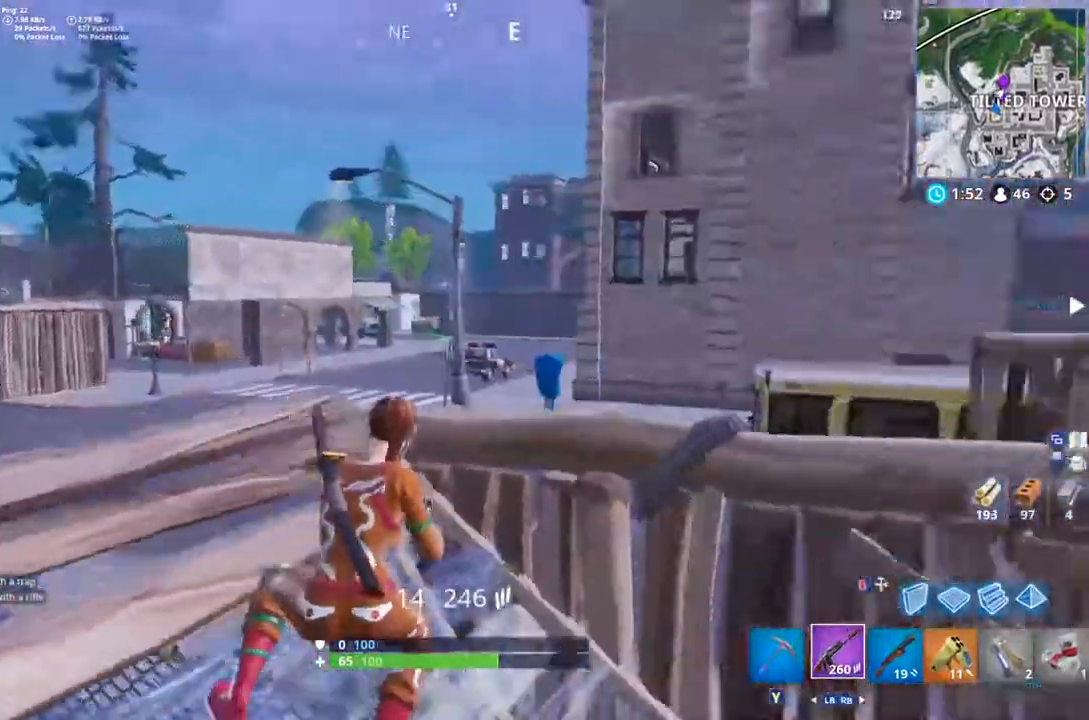
{"buttons": ["DPAD_RIGHT"], "left_stick": "up", "right_stick": "right", "events": [[154, "X", "down"], [154, "right_stick", "center"], [223, "X", "up"], [240, "left_stick", "up-right"], [359, "left_stick", "up"], [359, "right_stick", "right"], [496, "DPAD_RIGHT", "down"]]}
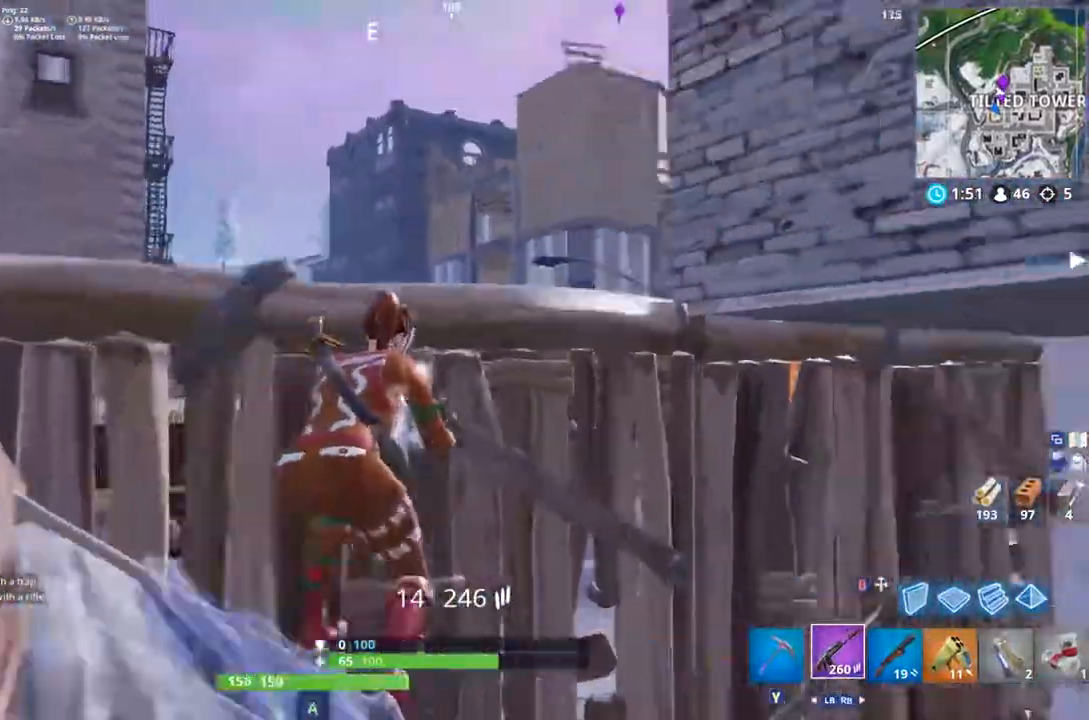
{"buttons": [], "left_stick": "up-right", "right_stick": "down", "events": [[103, "left_stick", "left"], [137, "DPAD_RIGHT", "up"], [137, "right_stick", "up-right"], [291, "right_stick", "down-right"], [376, "left_stick", "up-right"], [393, "right_stick", "down"]]}
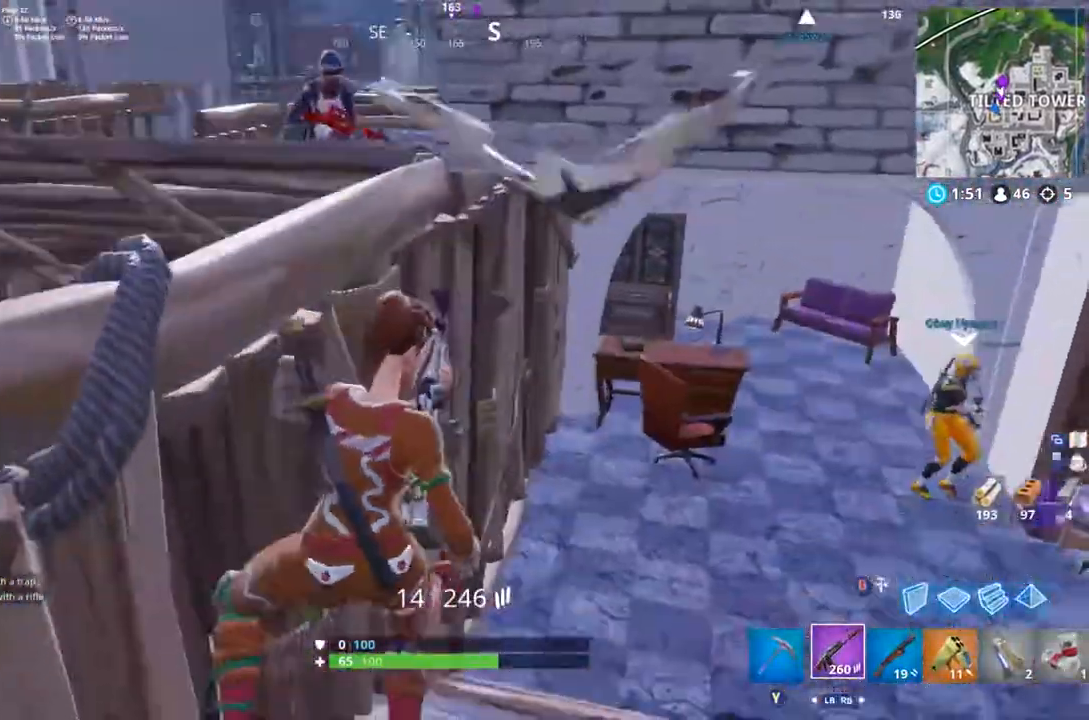
{"buttons": [], "left_stick": "down-right", "right_stick": "up-left"}
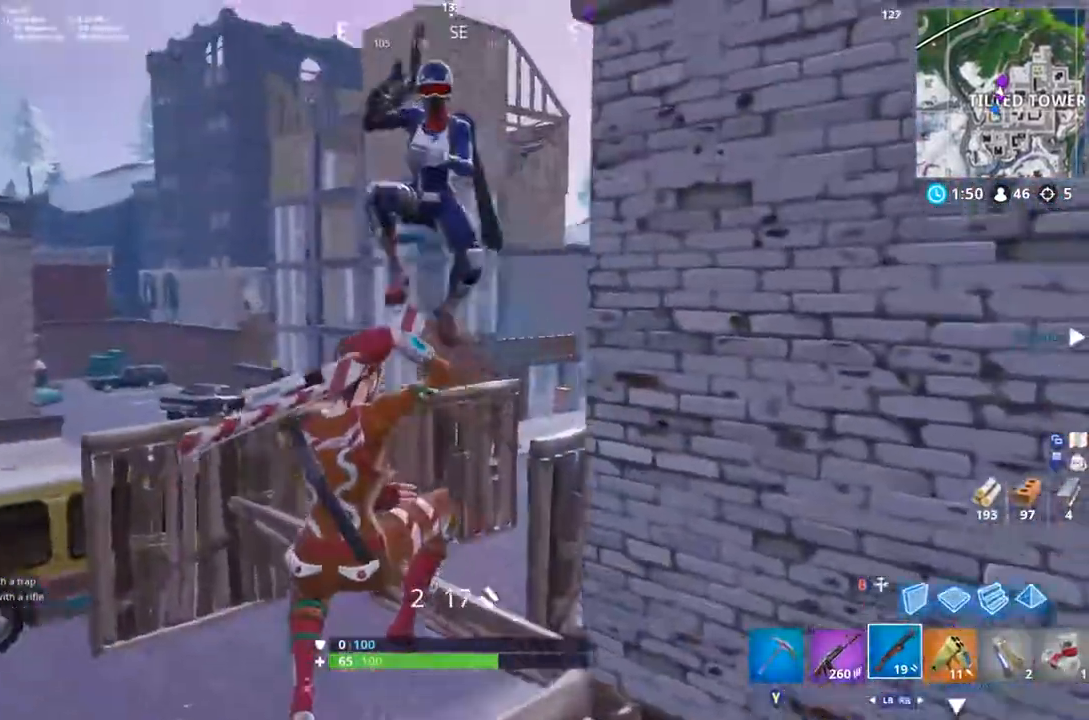
{"buttons": [], "left_stick": "down-right", "right_stick": "center", "events": [[359, "right_stick", "center"], [427, "B", "down"], [478, "B", "up"]]}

INSTRUCTIONS FOR THE TASK: To complete the exercise, return the listing above exactly and omit its pictures.

YOUR RESPONSE:
{"buttons": ["DPAD_RIGHT"], "left_stick": "up", "right_stick": "right", "events": [[154, "X", "down"], [154, "right_stick", "center"], [223, "X", "up"], [240, "left_stick", "up-right"], [359, "left_stick", "up"], [359, "right_stick", "right"], [496, "DPAD_RIGHT", "down"]]}
{"buttons": [], "left_stick": "up-right", "right_stick": "down", "events": [[103, "left_stick", "left"], [137, "DPAD_RIGHT", "up"], [137, "right_stick", "up-right"], [291, "right_stick", "down-right"], [376, "left_stick", "up-right"], [393, "right_stick", "down"]]}
{"buttons": [], "left_stick": "down-right", "right_stick": "up-left"}
{"buttons": [], "left_stick": "down-right", "right_stick": "center", "events": [[359, "right_stick", "center"], [427, "B", "down"], [478, "B", "up"]]}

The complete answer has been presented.